### MATERIAL PROVIDED

=== Section Start ===

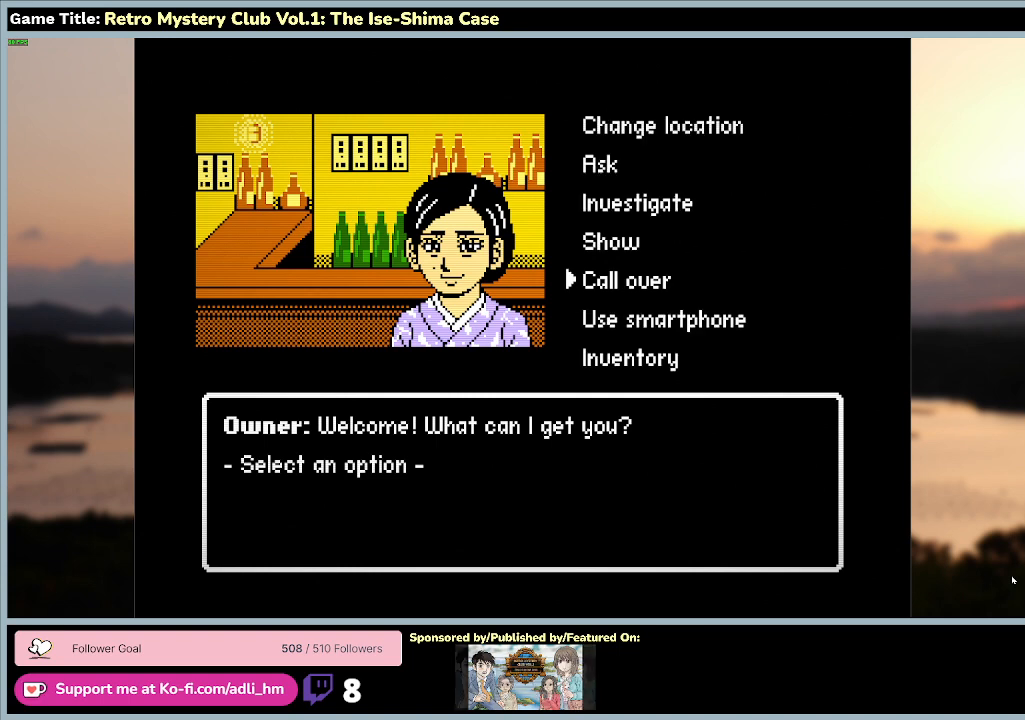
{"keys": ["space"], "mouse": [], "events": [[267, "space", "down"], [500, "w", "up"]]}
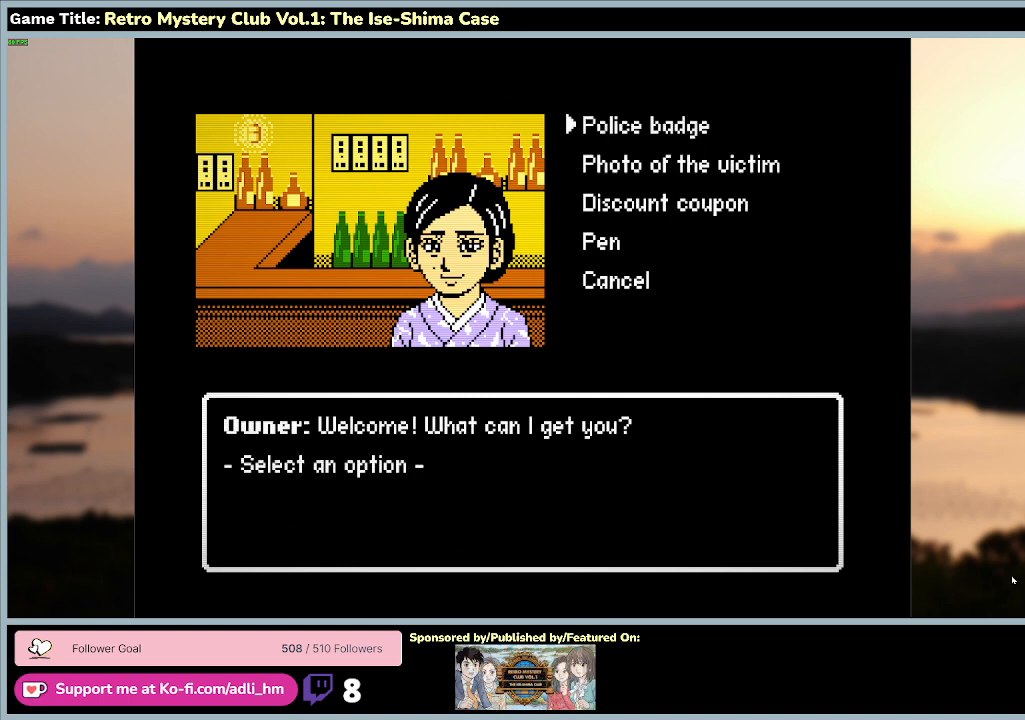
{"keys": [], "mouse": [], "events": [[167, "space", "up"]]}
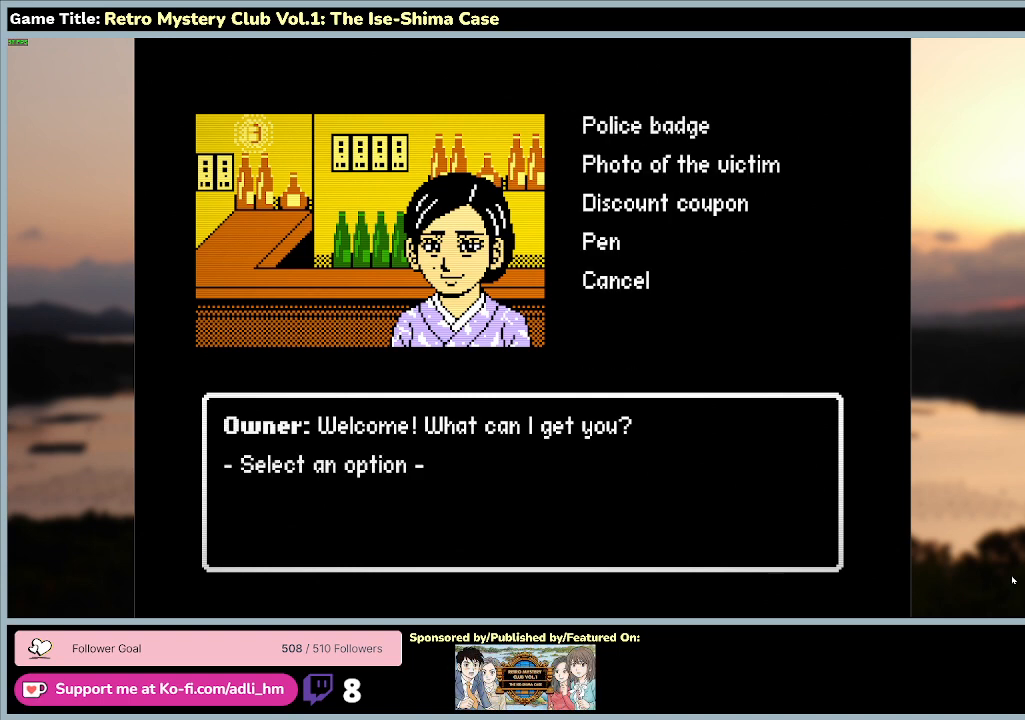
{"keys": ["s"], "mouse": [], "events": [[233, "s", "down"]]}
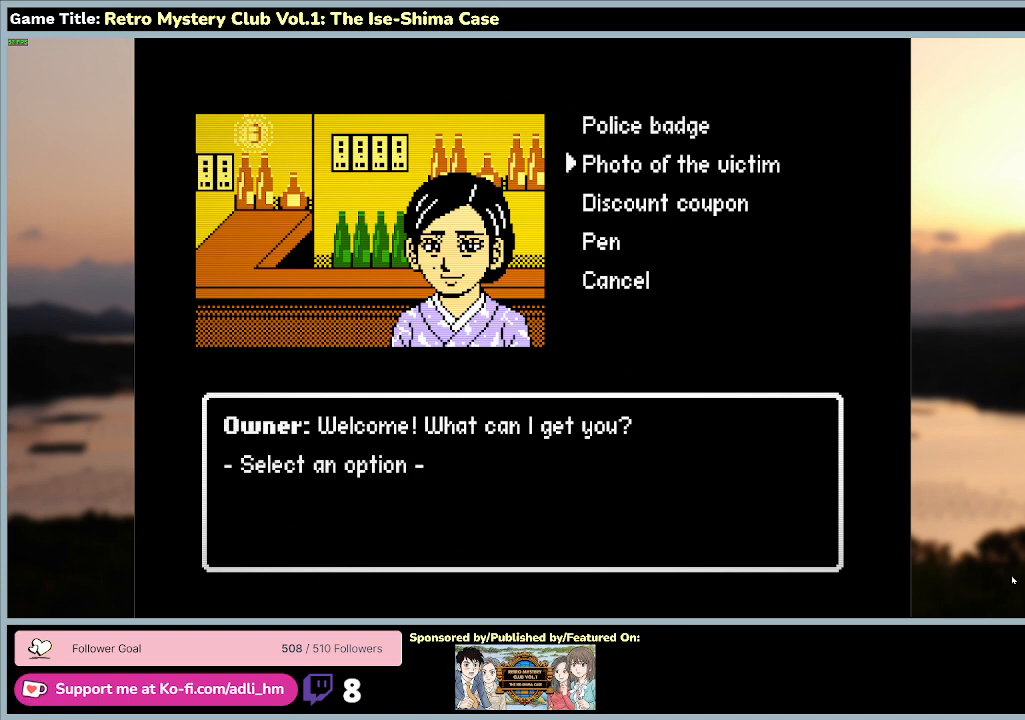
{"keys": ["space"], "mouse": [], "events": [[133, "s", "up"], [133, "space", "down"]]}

=== Section End ===

Set out the material once more, exact in every line, with no images.

### RESULT FOR THIS TASK
{"keys": ["space"], "mouse": [], "events": [[267, "space", "down"], [500, "w", "up"]]}
{"keys": [], "mouse": [], "events": [[167, "space", "up"]]}
{"keys": ["s"], "mouse": [], "events": [[233, "s", "down"]]}
{"keys": ["space"], "mouse": [], "events": [[133, "s", "up"], [133, "space", "down"]]}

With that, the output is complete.